--- MATERIALS PROVIDED ---

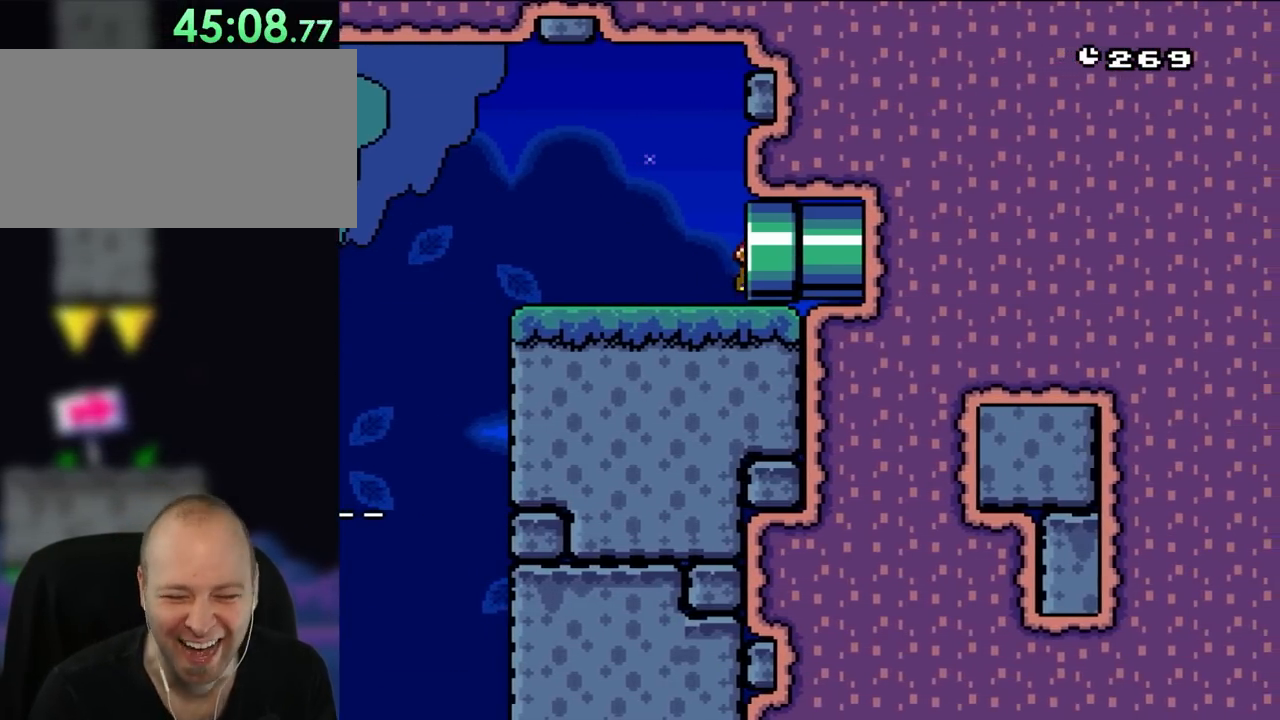
{"buttons": [], "events": [[100, "Y", "up"], [300, "DPAD_RIGHT", "up"]]}
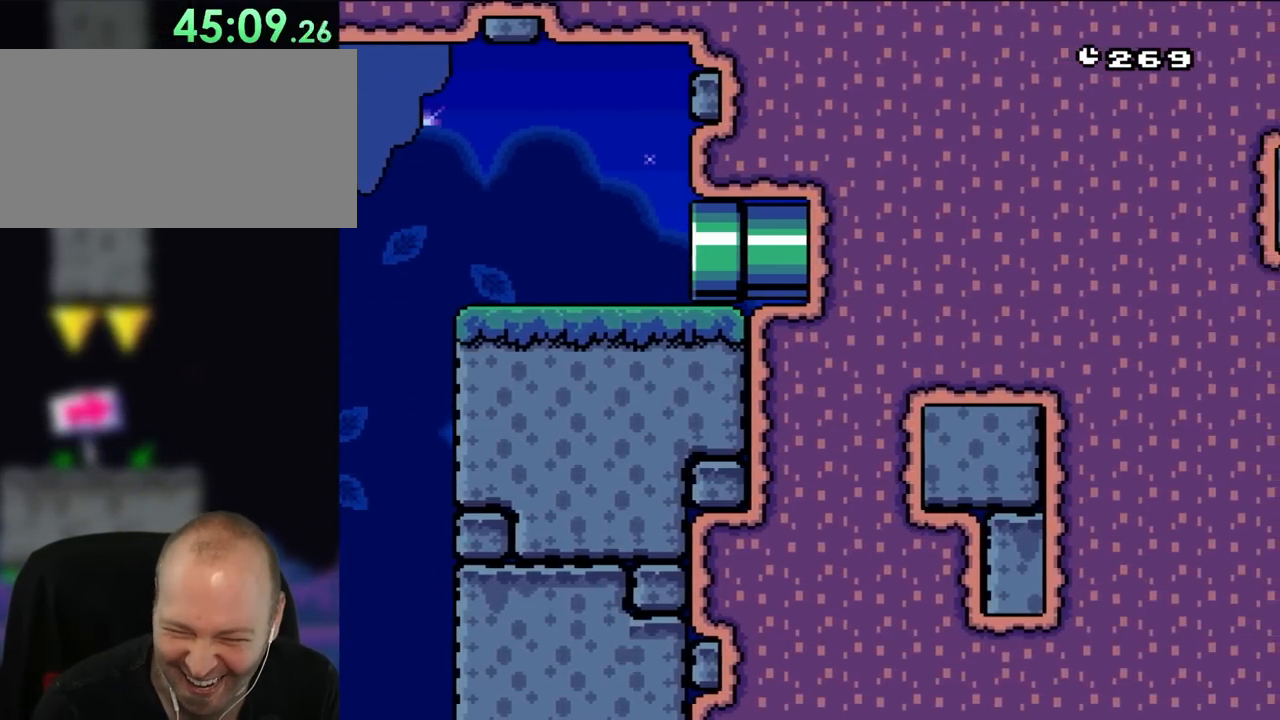
{"buttons": [], "events": []}
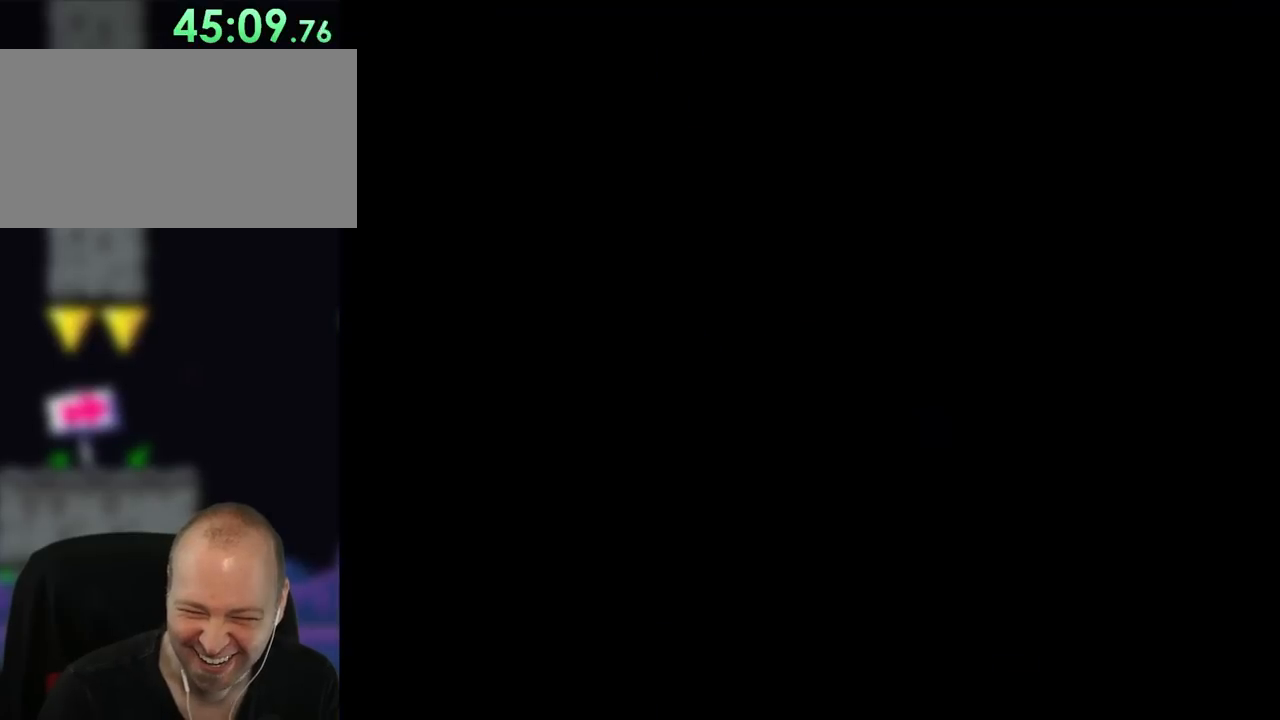
{"buttons": ["Y"], "events": [[483, "Y", "down"]]}
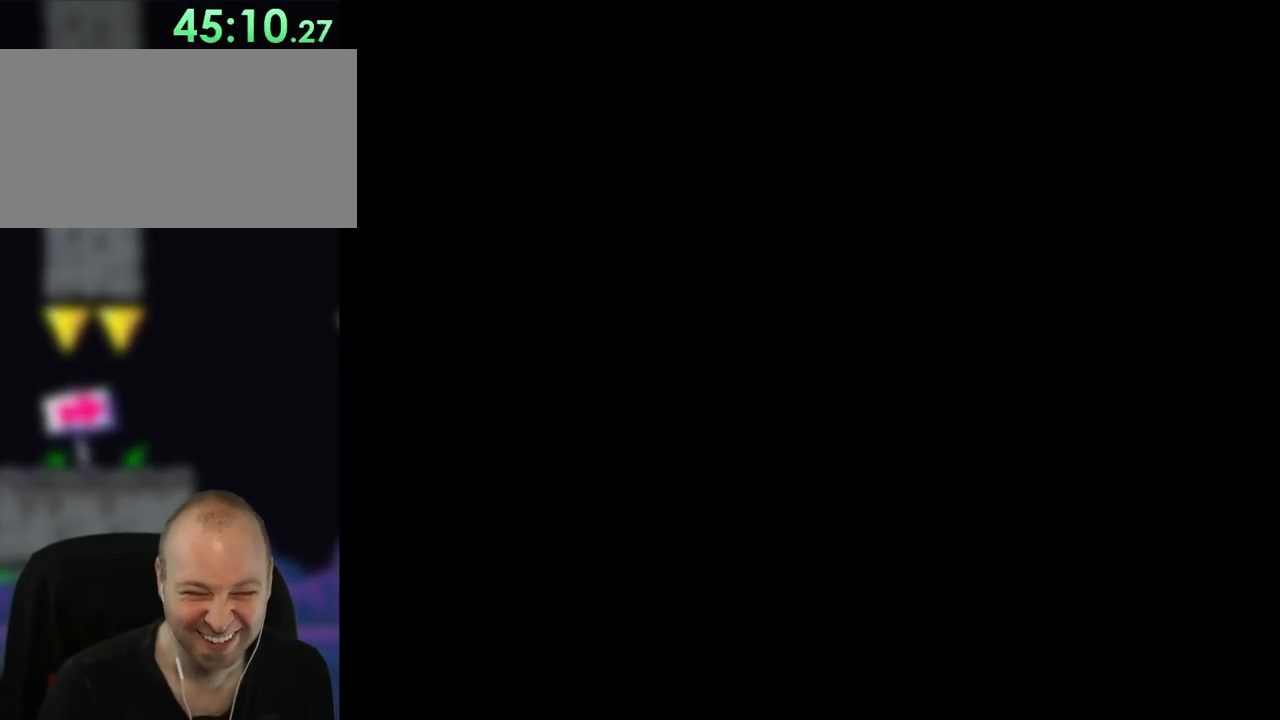
{"buttons": ["Y"], "events": []}
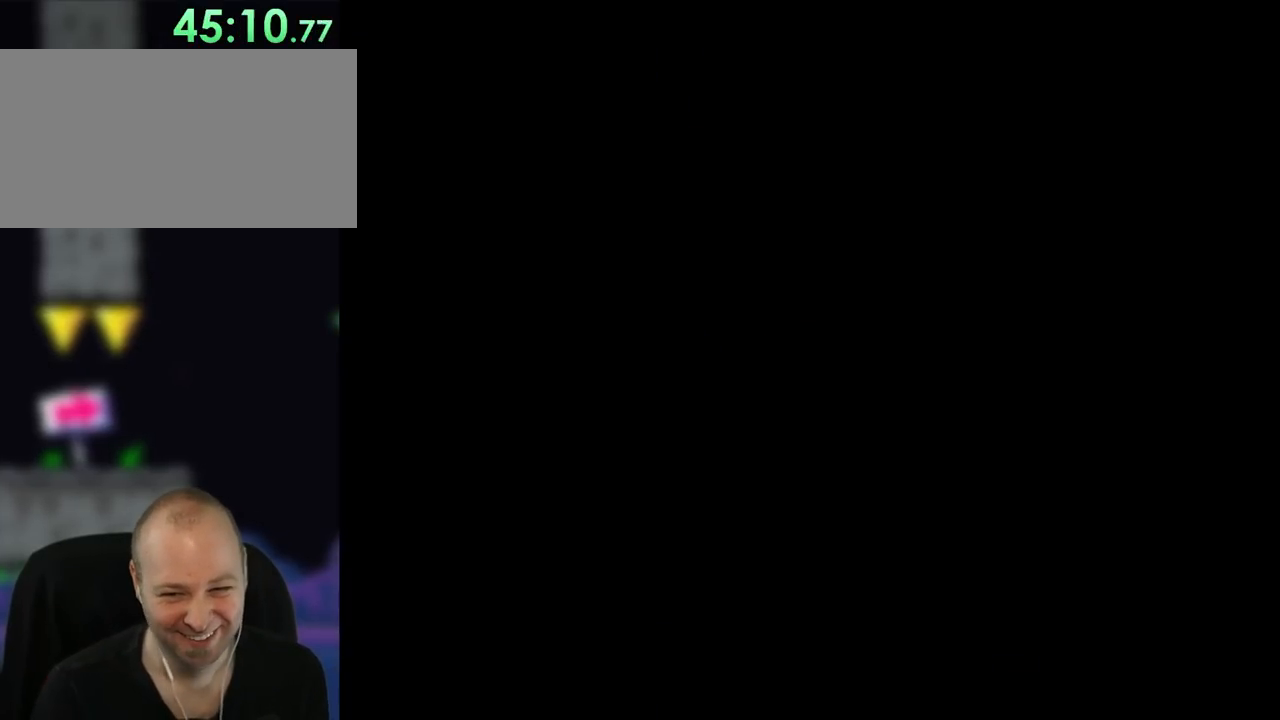
{"buttons": ["Y"], "events": [[17, "DPAD_RIGHT", "down"], [250, "DPAD_RIGHT", "up"]]}
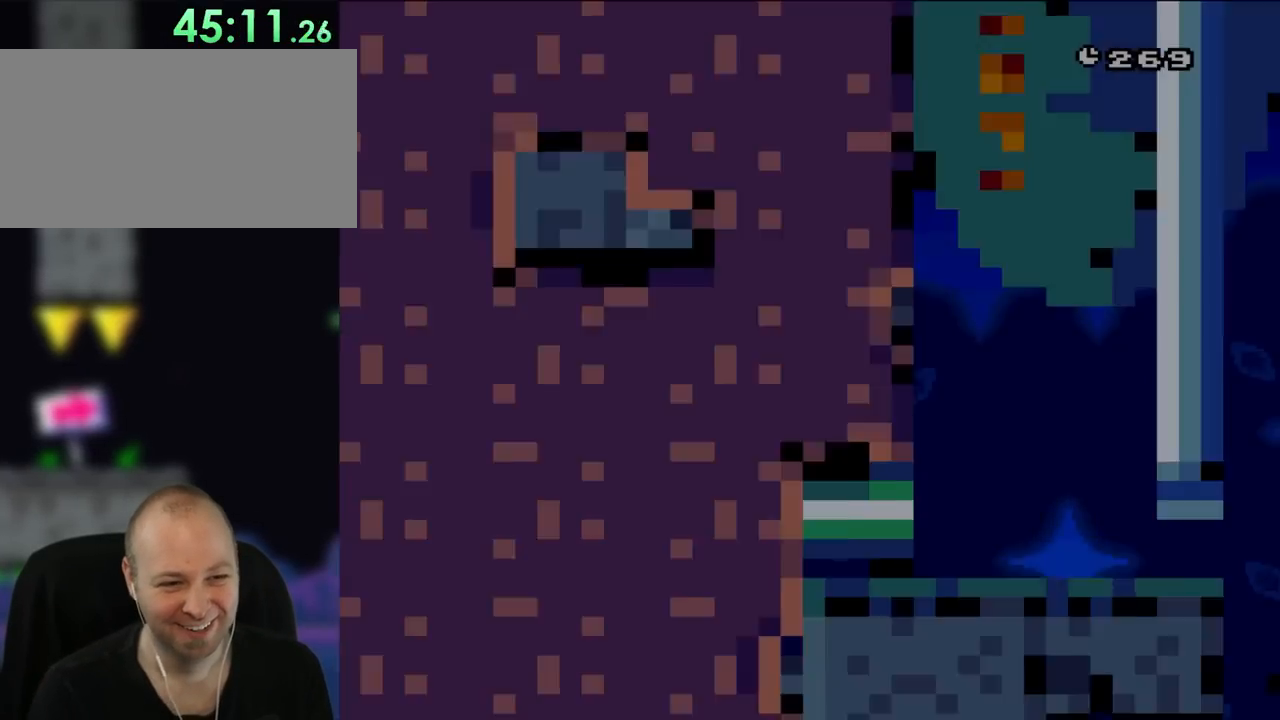
{"buttons": ["Y"], "events": []}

---

A verbatim copy of every record is to be produced, and pictures are to be excluded from it.

** RESULT OF THE TASK **
{"buttons": [], "events": [[100, "Y", "up"], [300, "DPAD_RIGHT", "up"]]}
{"buttons": [], "events": []}
{"buttons": ["Y"], "events": [[483, "Y", "down"]]}
{"buttons": ["Y"], "events": []}
{"buttons": ["Y"], "events": [[17, "DPAD_RIGHT", "down"], [250, "DPAD_RIGHT", "up"]]}
{"buttons": ["Y"], "events": []}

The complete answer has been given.